Words From Another That Feel Like My Own
It's fascinating how we're taught that 'home' is this tangible place, the most simply defined of terms-
it's a house,
a postcode,
a country.
And yet sometimes home cannot be explained by a street number;
sometimes it's a face, a voice,
a laugh more honest and familiar
than any truth you have ever known.
We're taught that in its most literal sense, home is where we live and grow.
But one day, in the silence that follows nostalgic stories and subsequent laughter, you may realize that you never did more living or growing than when you had certain people by your side.
And suddenly,
you are home.
K.R.R
Hi my dudes.
If you've read my last post about being home then you know I've been having a bit of a time recently thinking about my experiences and how they've left me feeling about being in Corner Brook. I got a lot of really great feedback from that post and I thank you all for your kind words. I wasn't trying to make anyone feel bad, or try to place blame on others for how I was feeling, believe me. I was writing simply with the hopes of shedding some light on the slightly darker, alternative side to living a life away from "home".
The writing above is something I saved as soon as I came across it because it totally captured how I felt. Writing it out now, I still feel the same and I understand how to express and explain myself a little more clearly.
My home, in the literal sense, is the quaint green house on 1 Pine Street with the red door, lush garden, and driveway filled with cars. This house is on a street that doesn't see much traffic and we all like it that way. It's close to the hospital and perfectly situated just outside of downtown. It's where I keep my excessive clothes that don't tend to fit in my suitcase, and it's the address I write on all my forms that require me to state where I live.
But it's more than that. It's where my parents sleep, eat, play games, watch baseball, and bicker lovingly. It's where I still climb the stairs up from the basement a little more quickly ever since I was 6 and my siblings chased me around wearing a scary mask. It's where I remember running on carpet, slipping, and falling onto a chair corner- which resulted in a trip to the hospital over dad's shoulder and 5 stitches in my forehead. This green house is where I cried, screamed, pouted and wallowed for reasons only known to the youngest child in a family. Sounds terrible, doesn't it?

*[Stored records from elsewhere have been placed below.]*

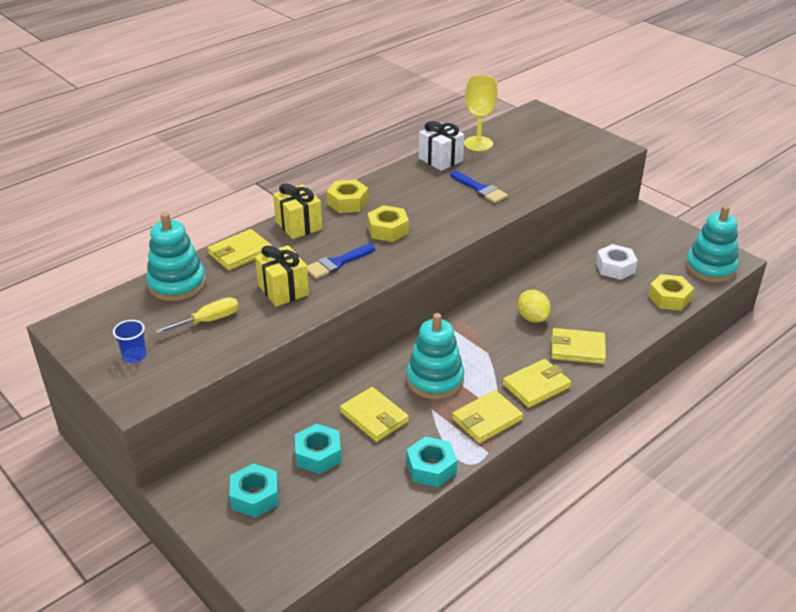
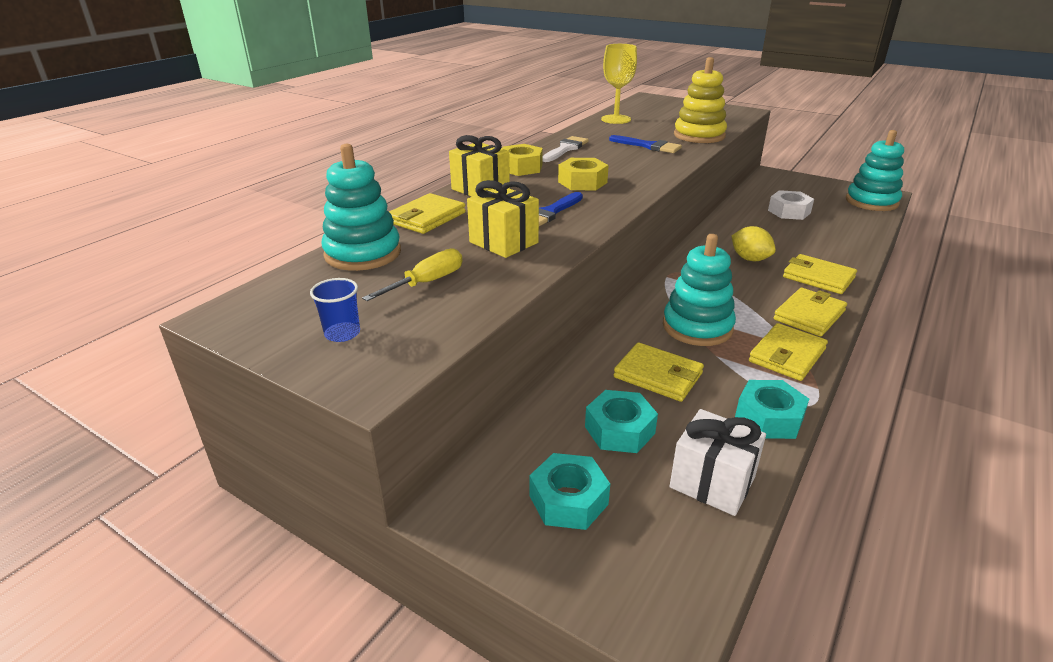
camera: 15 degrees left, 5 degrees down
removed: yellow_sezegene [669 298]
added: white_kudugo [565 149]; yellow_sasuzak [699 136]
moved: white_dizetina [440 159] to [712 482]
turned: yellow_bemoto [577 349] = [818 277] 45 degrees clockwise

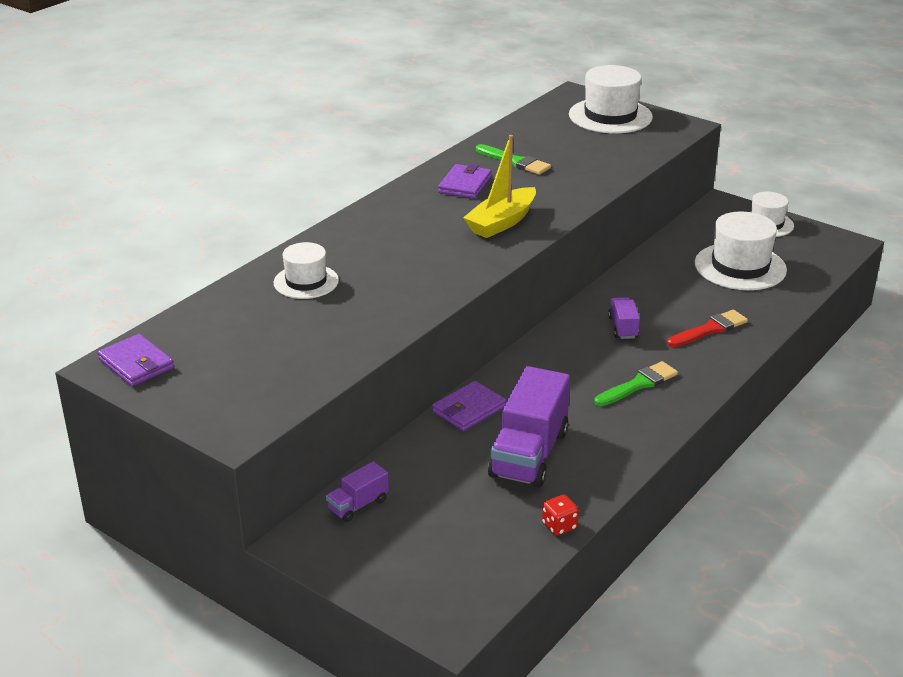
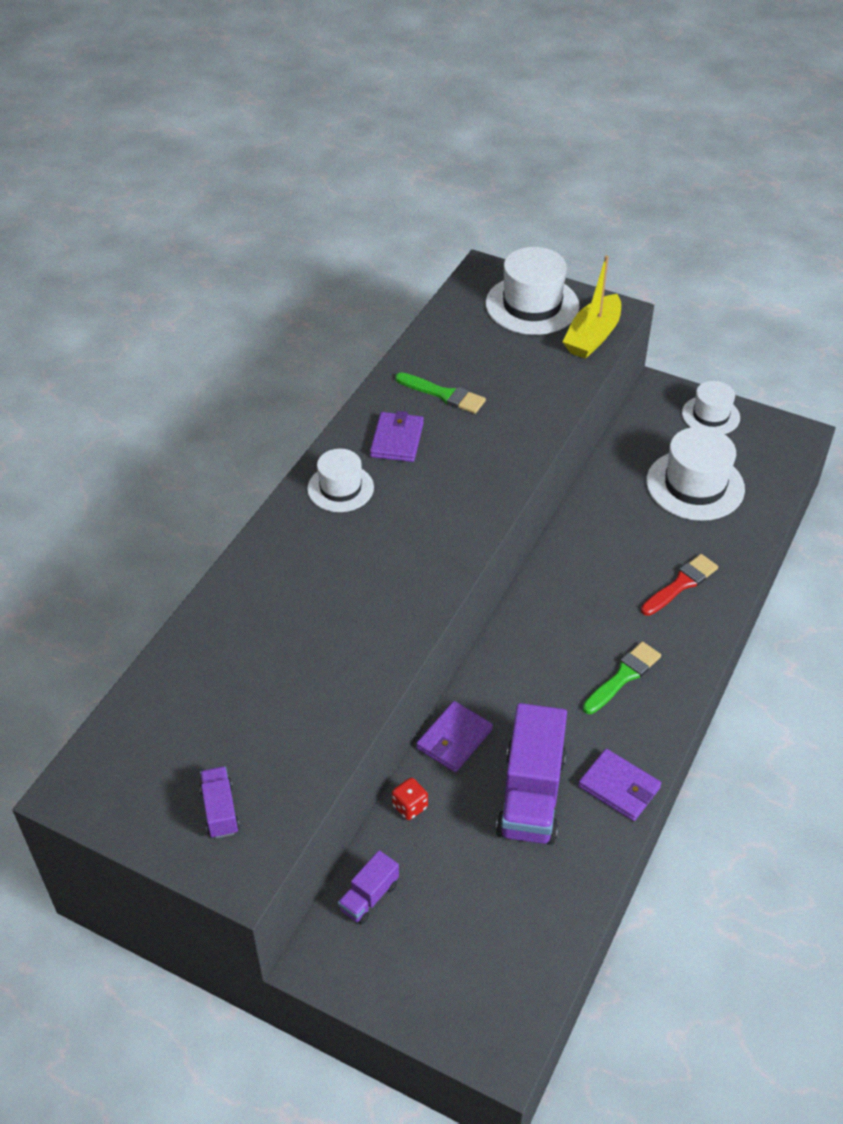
camera: 10 degrees left, 15 degrees up
moved: purple_bemoto [136 364] to [619 787]; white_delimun [306 282] to [340 488]; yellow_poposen [501 222] to [592 336]; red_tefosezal [559 526] to [410 806]; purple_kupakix [623 328] to [220 810]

Surely though, some things must have gone well.
1 Pine Street holds so many good memories that it'd be a challenge to list even my top 10.
In all truth, this house has also been one of the most welcoming of places I have ever known. A space where friends are always free to come and go, most without even needing to knock on the front door. I could, on a whim, invite over a single friend or a full class of strangers to come for dinner and somehow everyone would still leave satisfied and with a smile on their face. Countless sleepovers have been held here, as well as in a tent we would set up in the side garden. I remember gathering with friends in the basement hoping mom and dad wouldn't hear our PG13 movie and come down to bust us while, in retrospect, I'm sure they heard everything. And then, years later when our gatherings moved to the kitchen and childlike movies were replaced with beers, jokes, and stories but anyone was still welcome to spend the night. It's where my brother and sister had similar experiences with all of their friends and I was around but always too young to take part.
This house is where I used to play basketball for hours on end in the driveway with my cousin, jump and giggle until I had a headache on the trampoline, and where I spent way too long getting my ass handed to me as my grandfather beat me in a card game called crib. It's also later where my mother's entire side of the family gathered to mourn his death by playing a round-robin crib tournament taking breaks for stories and memories with each new game. 1 Pine Street is a place, a number, a postcode but really it's so much more than that.
Here we have grown, fought, loved, cried, and laughed. We have created more memories here than we will ever be able to properly appreciate. These things happened though not because of the house, but because of all of the people inside who make it a home.